Under Section 241 of the Companies Act 2013, members can petition NCLT if the affairs of the company are being conducted in a manner prejudicial to their interests or in a manner oppressive to any member. This covers actions like fraudulent asset stripping, exclusion of members from management, irregular share allotments, and siphoning of company funds.

How many shares do I need to file an oppression petition before NCLT?

Under Section 244 of the Companies Act 2013, at least 100 members or 1/10th of the total members (whichever is less) can file. In a company with share capital, members holding at least 1/10th of the paid-up share capital can also petition. NCLT has power to waive this requirement in exceptional cases where it deems it just and equitable to do so.

Can NCLT order a buyout of my shares in a shareholder dispute?

Yes. Under Section 242 of the Companies Act 2013, NCLT has wide powers including ordering any member or the company to purchase shares at a fair value determined by an independent valuer. This is a common remedy in shareholder deadlock situations where the relationship between co-founders has irretrievably broken down.

How long does a shareholder dispute case take at NCLT?

Interim orders such as status quo or asset-freezing injunctions can be obtained within 2–4 weeks of filing in urgent cases. Final disposal of contested oppression and mismanagement petitions typically takes 1–3 years depending on complexity.
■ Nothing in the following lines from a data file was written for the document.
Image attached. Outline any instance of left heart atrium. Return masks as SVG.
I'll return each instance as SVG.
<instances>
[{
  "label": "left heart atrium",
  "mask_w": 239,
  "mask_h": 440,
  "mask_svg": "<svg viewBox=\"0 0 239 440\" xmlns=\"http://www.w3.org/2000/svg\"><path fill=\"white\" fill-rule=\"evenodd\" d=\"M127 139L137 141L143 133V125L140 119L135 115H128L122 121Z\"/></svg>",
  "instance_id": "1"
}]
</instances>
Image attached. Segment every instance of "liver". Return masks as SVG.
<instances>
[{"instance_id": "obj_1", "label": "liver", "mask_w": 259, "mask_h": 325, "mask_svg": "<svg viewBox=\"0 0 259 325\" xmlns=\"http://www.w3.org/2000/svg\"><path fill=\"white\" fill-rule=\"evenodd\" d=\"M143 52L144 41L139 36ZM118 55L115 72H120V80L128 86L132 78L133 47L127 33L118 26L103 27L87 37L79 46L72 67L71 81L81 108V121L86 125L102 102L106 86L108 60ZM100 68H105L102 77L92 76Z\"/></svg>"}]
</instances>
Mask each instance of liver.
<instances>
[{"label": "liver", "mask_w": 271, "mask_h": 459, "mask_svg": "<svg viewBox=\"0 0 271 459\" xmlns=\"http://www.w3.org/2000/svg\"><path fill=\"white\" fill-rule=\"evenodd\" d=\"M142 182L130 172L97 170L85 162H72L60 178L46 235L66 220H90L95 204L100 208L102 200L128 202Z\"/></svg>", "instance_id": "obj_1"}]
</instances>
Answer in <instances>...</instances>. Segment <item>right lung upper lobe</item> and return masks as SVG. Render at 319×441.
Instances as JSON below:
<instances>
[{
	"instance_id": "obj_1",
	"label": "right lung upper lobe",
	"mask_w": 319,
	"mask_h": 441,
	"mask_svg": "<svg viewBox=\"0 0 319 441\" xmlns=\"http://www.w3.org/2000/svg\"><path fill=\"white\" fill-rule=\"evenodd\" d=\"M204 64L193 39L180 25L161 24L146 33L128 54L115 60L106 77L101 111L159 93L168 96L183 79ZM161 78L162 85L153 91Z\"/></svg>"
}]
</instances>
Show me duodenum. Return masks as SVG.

Cases where parties reach a negotiated settlement during proceedings are resolved significantly faster.

Can I resolve a shareholder dispute without going to NCLT?

Yes — many shareholder disputes are resolved through commercial negotiation, mediation, or arbitration (if the shareholder agreement has an arbitration clause). We always explore settlement first, using NCLT as a backstop. However, for urgent matters involving asset stripping or fraudulent share transfers, immediate NCLT intervention may be the only effective remedy.

Can a director be removed without following the Section 169 procedure?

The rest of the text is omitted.